§ **Document section**:
◆ ◆ ◆ ◆ ◆

There was a chance to stabilise the SP yesterday before open with a proposal on an equity raise plus tender offer. The fact it didn’t happen is indicating to me that the concept was a ruse and the next RNS will confirm that talks regarding ‘alternative structures’ have concluded and unfortunately an agreement could not be reached.
Personally I wanted to see an RNS proposal detailing a possible equity raise and exit offer yesterday or today to add clarity and stability. The radio silence treatment after dropping the Thursday post close update has made me suspicious that JD will instead opt for working with Hilco to buy the best parts of the business out of administration and not take on debt and liabilities in a private entity. Whether this was all part of a grand plan we’ll never know but saddling the business with high interest debt from lenders of last resort is his doing. For me a third party bid is the best outcome for PIs at this stage. The company was said to be on the radar of potential suitors back in Feb according to media reports.

◆ ◆ ◆ ◆ ◆

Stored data
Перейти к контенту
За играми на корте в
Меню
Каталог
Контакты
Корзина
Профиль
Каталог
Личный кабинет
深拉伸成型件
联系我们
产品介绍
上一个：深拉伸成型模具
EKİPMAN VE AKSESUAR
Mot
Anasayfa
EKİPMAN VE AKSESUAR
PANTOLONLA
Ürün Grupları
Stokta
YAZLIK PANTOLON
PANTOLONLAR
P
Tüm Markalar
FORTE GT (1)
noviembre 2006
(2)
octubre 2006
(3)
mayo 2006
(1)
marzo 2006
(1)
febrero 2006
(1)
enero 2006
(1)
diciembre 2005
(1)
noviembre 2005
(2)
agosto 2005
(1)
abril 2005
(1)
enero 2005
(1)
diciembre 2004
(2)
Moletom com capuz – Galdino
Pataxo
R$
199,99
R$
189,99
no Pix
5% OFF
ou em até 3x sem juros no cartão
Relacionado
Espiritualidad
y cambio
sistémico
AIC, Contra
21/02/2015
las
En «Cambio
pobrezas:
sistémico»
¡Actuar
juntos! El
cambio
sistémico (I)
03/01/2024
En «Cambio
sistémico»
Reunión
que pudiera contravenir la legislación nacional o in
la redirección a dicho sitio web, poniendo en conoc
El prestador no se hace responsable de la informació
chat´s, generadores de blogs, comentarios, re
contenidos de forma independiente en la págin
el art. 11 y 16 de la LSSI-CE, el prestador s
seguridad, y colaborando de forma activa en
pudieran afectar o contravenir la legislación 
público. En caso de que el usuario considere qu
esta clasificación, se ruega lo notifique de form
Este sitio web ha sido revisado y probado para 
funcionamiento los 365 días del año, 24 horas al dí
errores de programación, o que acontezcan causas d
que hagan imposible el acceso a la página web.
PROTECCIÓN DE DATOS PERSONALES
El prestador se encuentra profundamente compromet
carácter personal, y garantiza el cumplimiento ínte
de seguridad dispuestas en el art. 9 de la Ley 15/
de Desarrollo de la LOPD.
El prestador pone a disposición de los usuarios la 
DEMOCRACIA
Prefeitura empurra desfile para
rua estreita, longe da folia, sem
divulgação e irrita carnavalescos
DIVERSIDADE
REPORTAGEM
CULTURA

◆ ◆ ◆ ◆ ◆

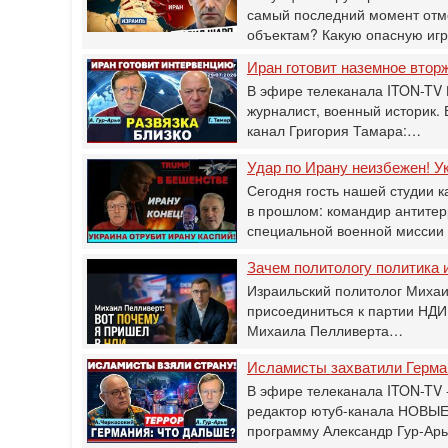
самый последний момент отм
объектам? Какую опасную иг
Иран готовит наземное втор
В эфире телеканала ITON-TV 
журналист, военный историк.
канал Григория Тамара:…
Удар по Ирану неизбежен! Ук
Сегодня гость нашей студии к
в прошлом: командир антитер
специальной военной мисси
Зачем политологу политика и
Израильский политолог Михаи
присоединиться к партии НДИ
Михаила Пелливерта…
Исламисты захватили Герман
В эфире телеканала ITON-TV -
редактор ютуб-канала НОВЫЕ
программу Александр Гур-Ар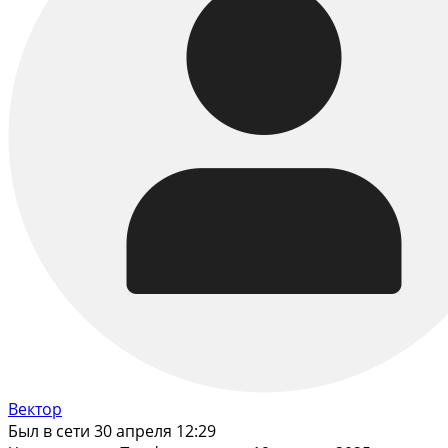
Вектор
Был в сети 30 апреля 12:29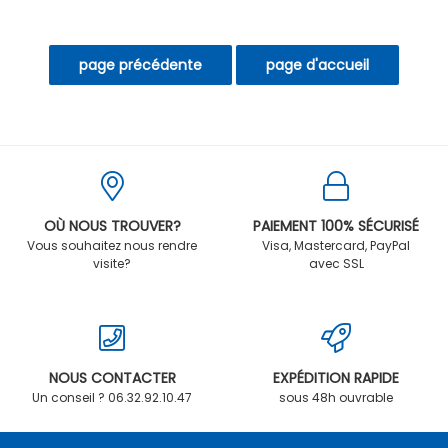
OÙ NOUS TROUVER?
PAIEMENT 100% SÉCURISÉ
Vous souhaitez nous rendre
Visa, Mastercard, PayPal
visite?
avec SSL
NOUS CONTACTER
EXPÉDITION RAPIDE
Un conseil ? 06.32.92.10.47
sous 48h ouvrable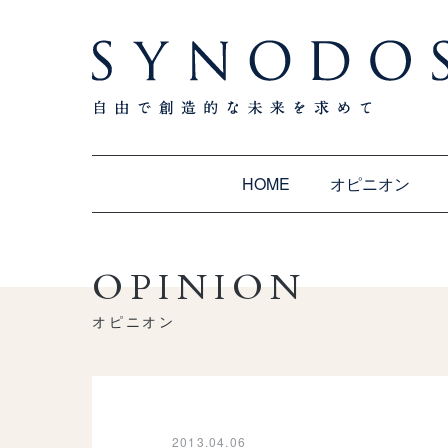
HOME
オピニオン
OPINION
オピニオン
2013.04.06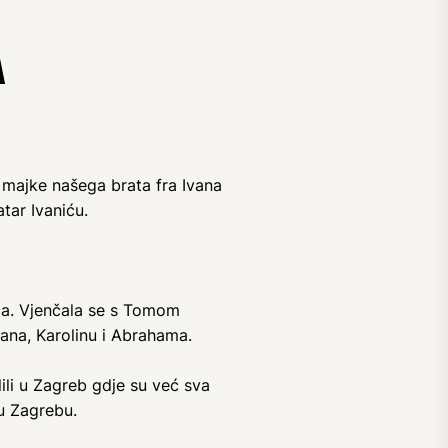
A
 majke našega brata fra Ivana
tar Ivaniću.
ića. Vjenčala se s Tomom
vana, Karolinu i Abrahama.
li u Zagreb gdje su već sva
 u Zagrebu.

◆ ◆ ◆ ◆ ◆

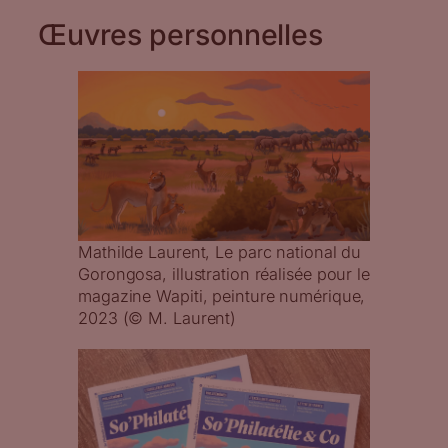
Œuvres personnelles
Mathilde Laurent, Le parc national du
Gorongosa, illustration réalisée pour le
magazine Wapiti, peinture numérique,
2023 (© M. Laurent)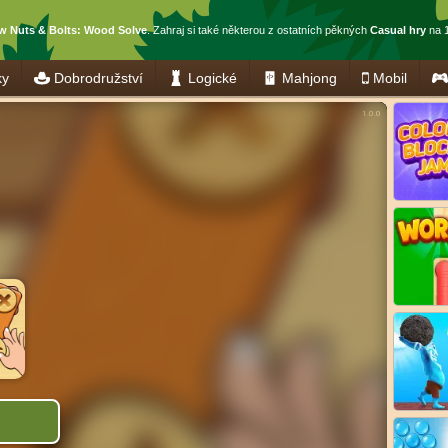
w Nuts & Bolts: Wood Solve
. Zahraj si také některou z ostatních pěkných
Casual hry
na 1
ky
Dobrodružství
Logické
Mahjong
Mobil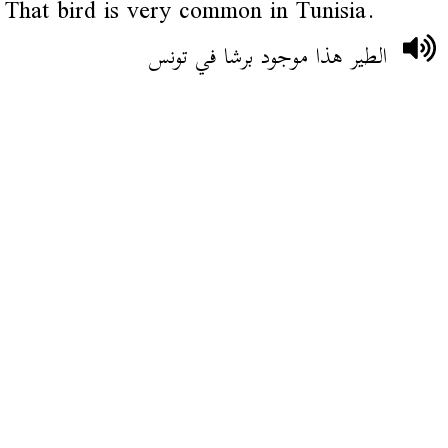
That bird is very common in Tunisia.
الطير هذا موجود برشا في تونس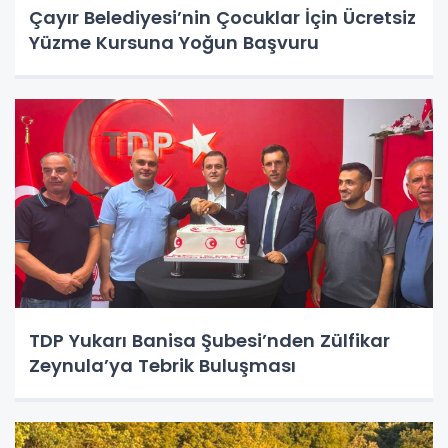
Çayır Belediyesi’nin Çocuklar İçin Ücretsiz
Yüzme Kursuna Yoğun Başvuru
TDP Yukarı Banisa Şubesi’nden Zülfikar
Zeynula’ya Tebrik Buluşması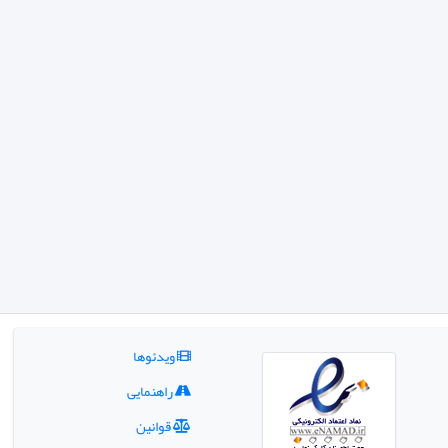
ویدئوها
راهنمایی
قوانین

◆ ◆ ◆ ◆ ◆

§ **Tasks**:
#1 List every abbreviation used in the commentary on the proposed equity raise.
#2 Carry on the commentary on the proposed equity raise from its final sentence.

§ **Your responses**:
#1 SP, RNS, JD, PIs, Feb

#2
Important to note that IF (and it is an if) JD exceeds in his buyout through delisting plan, this would be a VOLUNTARY delisting not forced. There is no regulatory pressure to delist, minority holders do not have to take whatever market price is available for their holdings. JD is asking for independent holders’ permission to do this and as such he has to put forward an exit tender offer to effectively pay for this permission.
The question is what price secures the 75% approval he needs whilst deterring any opportunistic hostile bids from slapping a premium on top of this and putting this direct to shareholders. IK’s current average is c. 30.4p and he holds 3.3%. If you assume he’s been acting independently and aggressively accumulating leading into each deadline in expectation of a bid (as his trading would suggest) then making him whole might secure his support for a special resolution and bring across a decent percentage of the vote. First Seagull have been happy to sell around this level so you’d probably get their vote as well.
Just an example scenario: an equity raise issuing 100m shares at 10p would cost him £10m to underwrite plus a tender offer to pass it of buying c50m shares (his 26m plus institutional support and large holders that would roll in with him being the other 50m) at 30p another £15m meaning he would’ve bought the entire business for £25m.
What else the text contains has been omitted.